= Ethnic theme park =

Amusement park themed on traditions and cultures of ethnic groups

Ethnic theme parks are theme parks based on traditions and cultures of a multitude of ethnic groups. These parks provide a glimpse into the cultures and geographic areas of different countries around the world. A few examples of these parks are the Window of the World in Shenzhen, Happy Valley Beijing, and the Bogoslovka Estate (just outside of Saint Petersburg in Vsevolozhsky District), all of which attract tourists from all over the world.

The layouts usually allocate a separate “village” to each ethnic group, allowing tourists and other visitors to absorb the individuality they portray. Heritage and history are simulated through elaborate costumes and roles. Visitors also have an opportunity to participate in some of the cultural practices of these ethnic groups and to engage in discussion.

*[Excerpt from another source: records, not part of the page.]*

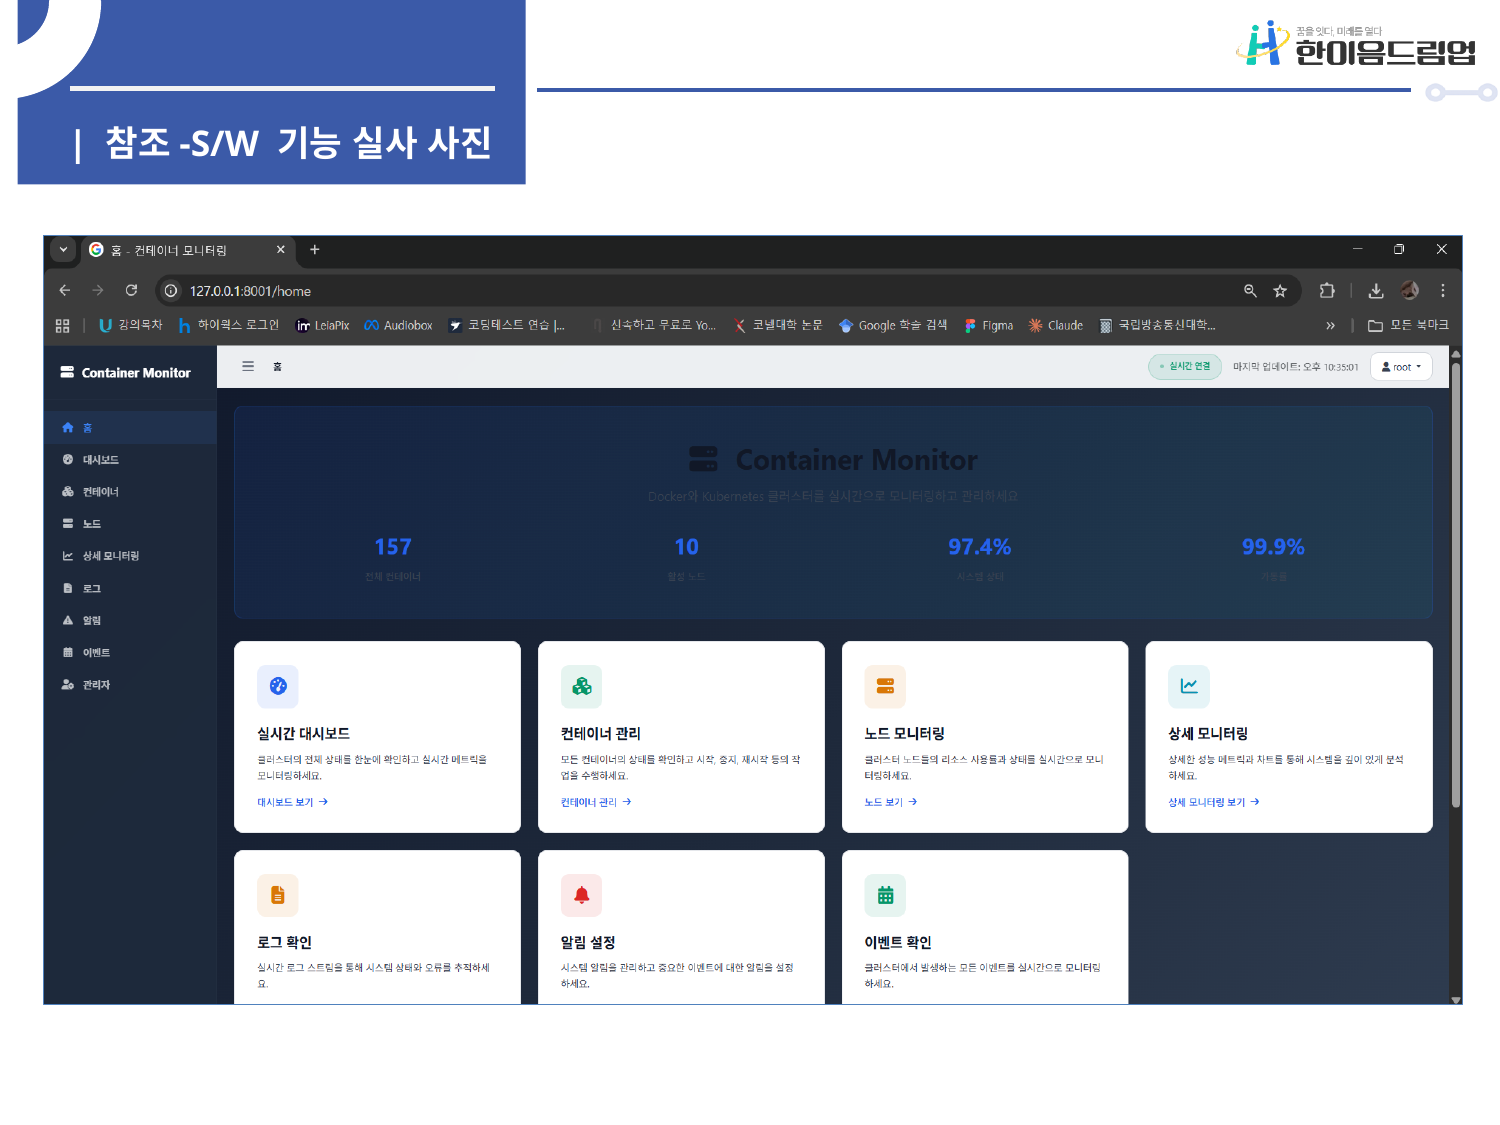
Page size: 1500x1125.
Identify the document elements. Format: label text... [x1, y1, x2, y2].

text_box [1, 1, 100, 97]
text_box | 참조-S/W 기능 실사 사진 [53, 113, 514, 163]
picture [1234, 15, 1481, 74]
picture [1422, 77, 1499, 105]
text_box [17, 0, 526, 185]
picture [43, 235, 1462, 1005]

The precise infrastructure of each park is different, but each aims to provide a display case for as many cultural identities as possible. At Window of the World, for example, national heritage is classified into three categories: primitive song and dance, professional modifications, and further creative modifications.

==Controversies==
A debate over authenticity has been sparked in light of the fact that several employees at some ethno-parks represent nationalities separate from their own individual heritages. At one park, the Wa people, for instance, play the roles of African ethnic groups, while Native Americans are portrayed by ethnic Mongolians. This may be an example of Cultural appropriation.

Disputes also linger over the degree to which governments and corporations seek to mask and embellish what they wish within the walls of the parks. In the view of Thomas Mullaney, a Stanford University historian, in China, these parks are highly politicized venues which seek to shape the popular view of China as a multiethnic state.